China’s online giants are tooling for the mobile ad wars, and profit will be the first casualty. Of 560 million web users, three-quarters are already using smartphones, threatening massive disruption for companies who depend on online advertising revenue. Baidu, the dominant search provider that reports earnings on Feb. 4, has most to prove, and most to lose.
Mobile ad revenue in China is small but fast-growing, and should almost triple by 2015, according to iResearch, to 3.5 billion yuan ($560 million). Advertisers tend to be wary of paying up at first, but encouraging fourth-quarter earnings from U.S. internet groups Google and Facebook suggest that changes as mobile matures.
Baidu is the default search on most of China’s Android-based smartphones, but that’s not enough. Apps like Dianping, a location-based listings service, are drawing users away from traditional search, while small screens can return only a few results at a time. Baidu’s track record of growing annual revenue per user by 38 percent for the past four years may not survive the transition.
For now the priority is to capture the biggest share of users’ time. Tencent has a headstart. Its messaging application, WeChat, has notched up a phenomenal 300 million users in just two years. Baidu, meanwhile, is relying on scale more than ideas. It is investing some 10 billion yuan on a new cloud computing centre and offering users and developers storage.
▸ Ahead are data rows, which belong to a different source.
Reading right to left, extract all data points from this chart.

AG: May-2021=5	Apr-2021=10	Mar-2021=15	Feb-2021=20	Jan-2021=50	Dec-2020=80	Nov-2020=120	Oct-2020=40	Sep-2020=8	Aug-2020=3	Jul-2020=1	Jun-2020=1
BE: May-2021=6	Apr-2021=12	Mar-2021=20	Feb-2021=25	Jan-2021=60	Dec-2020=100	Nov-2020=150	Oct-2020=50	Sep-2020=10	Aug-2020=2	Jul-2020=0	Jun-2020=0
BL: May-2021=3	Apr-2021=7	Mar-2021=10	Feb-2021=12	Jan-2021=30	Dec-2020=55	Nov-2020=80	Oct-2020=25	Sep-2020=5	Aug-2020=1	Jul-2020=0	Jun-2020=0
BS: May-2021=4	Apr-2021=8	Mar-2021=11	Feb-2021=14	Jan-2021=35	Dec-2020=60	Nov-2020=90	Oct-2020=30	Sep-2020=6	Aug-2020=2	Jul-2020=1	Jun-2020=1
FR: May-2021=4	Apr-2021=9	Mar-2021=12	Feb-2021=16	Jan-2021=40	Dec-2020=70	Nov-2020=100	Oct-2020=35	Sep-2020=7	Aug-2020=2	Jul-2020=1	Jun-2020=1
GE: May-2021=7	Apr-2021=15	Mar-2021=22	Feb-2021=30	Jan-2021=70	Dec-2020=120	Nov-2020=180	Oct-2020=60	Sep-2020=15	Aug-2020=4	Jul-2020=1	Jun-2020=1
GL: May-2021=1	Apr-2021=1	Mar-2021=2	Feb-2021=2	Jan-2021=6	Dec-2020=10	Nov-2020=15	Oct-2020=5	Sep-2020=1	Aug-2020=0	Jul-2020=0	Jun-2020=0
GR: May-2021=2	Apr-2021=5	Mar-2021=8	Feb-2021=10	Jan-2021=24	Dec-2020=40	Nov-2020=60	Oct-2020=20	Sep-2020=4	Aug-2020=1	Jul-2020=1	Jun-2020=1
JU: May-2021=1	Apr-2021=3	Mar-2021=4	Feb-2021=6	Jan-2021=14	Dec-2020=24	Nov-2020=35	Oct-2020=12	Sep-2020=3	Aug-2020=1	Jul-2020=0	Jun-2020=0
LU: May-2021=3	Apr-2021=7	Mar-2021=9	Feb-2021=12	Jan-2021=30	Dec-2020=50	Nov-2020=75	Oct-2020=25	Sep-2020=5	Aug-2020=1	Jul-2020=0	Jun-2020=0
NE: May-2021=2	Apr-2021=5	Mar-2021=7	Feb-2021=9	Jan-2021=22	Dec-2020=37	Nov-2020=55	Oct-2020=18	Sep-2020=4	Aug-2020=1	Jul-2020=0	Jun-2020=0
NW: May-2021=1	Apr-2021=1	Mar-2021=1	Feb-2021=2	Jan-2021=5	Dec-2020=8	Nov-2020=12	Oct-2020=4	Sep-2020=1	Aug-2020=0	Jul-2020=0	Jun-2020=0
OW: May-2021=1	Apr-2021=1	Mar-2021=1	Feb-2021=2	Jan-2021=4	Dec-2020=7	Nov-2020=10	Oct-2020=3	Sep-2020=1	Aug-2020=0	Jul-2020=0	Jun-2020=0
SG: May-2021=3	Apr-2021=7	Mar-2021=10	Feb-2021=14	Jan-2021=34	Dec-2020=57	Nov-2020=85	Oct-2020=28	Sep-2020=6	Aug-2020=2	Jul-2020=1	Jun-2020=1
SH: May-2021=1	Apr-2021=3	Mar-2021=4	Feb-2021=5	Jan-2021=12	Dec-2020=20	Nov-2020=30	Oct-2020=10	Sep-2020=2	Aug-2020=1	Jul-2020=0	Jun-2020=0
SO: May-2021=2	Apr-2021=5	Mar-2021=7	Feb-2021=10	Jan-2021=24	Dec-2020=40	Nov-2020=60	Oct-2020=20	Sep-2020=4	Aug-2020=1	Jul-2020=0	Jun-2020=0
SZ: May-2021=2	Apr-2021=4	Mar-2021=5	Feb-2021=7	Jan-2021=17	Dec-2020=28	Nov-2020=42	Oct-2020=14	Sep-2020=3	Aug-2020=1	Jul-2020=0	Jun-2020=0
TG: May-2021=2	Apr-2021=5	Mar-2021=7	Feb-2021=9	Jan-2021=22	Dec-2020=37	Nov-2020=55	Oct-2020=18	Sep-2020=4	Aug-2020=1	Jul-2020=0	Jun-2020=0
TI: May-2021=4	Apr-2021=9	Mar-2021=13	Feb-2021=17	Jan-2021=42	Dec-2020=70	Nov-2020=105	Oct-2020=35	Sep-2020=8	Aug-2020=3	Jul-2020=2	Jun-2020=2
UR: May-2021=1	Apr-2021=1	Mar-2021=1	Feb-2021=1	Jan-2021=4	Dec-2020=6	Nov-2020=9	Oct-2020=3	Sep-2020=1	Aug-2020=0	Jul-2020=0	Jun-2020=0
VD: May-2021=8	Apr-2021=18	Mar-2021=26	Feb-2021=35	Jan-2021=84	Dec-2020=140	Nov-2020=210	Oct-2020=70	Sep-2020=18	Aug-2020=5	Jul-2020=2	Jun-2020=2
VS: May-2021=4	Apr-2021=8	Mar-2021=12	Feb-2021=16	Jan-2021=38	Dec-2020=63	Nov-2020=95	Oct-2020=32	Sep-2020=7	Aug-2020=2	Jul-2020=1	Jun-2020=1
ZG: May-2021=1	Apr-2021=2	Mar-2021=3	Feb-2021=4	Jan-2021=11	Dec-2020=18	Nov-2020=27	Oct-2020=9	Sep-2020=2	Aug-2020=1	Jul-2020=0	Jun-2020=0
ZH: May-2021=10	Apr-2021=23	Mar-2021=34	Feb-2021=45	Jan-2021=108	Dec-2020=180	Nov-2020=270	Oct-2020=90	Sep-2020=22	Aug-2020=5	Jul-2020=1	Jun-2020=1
Baidu’s route looks the costlier one. The cloud demands top-notch security products, which it will probably have to offer users for free. Spread the bill for that new data centre over five years and Baidu’s total costs would increase by 50 percent from 2012’s run rate. A cash pile of $4.5 billion gives Baidu options to buy rather than build, but it may end up overpaying to defend its market position.
The upshot is that Baidu’s operating margins of 53 percent in the last quarter will start to look more like Google’s, which are around half that. While its bottom line probably grew four times as fast as Google’s in 2012, the Chinese search giant trades at just a 15 percent premium to its U.S. rival, based on 2013’s earnings. Investors rightly expect things to get vicious.